Researchers from Zurich have developed a compact, energy-efficient device made from artificial neurons that is capable of decoding brainwaves. The chip uses data recorded from the brainwaves of epilepsy patients to identify which regions of the brain cause epileptic seizures. This opens up new perspectives for treatment.
"We should be celebrating how AI improved pandemic responses, but the rollout was messy and the published papers littered with unusable material", writes Emil Walleser as he summarises a recent research paper on usages of AI during the pandemic and what were the results and what can we do better next time.
“Today’s state-of-the-art neural networks are very good at certain tasks but they’re very bad at taking what they’ve learned in one kind of situation and transferring it to another”, says Melanie Mitchell, an AI researcher on a quest to make machines think with analogies. In this interview, Mitchell talks about how AI can make analogies, what the field has learned about them so far, and where it needs to go next.
Here is another proof that bioinformatics and bioengineering are going to be in 2020s what deep learning was in the 2010s. Amazon announced a new addition to AWS - Amazon Genomics CLI. It is "a tool for genomics and life science customers to process genomics data at petabyte scale on AWS enabling population level genetic studies, faster drug discovery, and more", AWS engineers wrote in the blog post announcing the new tool.
Scientists tapped into a natural process during gene expression and hijacked it to make XON - a “dimmer” that controls the strength of potentially any gene therapy, including therapies based on CRISPR.
A new gene therapy could eventually provide an alternative treatment for Fuchs’ endothelial corneal dystrophy, a genetic eye disease that affects roughly one in 2,000 people globally.
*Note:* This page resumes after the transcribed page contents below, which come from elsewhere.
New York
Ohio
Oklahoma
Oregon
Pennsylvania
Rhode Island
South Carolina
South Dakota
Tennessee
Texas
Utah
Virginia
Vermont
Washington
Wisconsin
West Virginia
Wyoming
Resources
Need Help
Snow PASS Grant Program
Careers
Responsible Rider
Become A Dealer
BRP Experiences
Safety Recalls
Currently, the only treatment is corneal transplant, a major surgery with associated risks and potential complications. Initial results from tests in mice look promising but more research is needed before the first human can be treated with the new therapy.
The layout of the cat genome is very similar to that of the human genome, even more similar than that of mice or dogs, researchers report. "Getting a better understanding of the cat's biology and genetic makeup will help us better understand the biology of humans, too," says Leslie Lyon, the researcher behind the paper.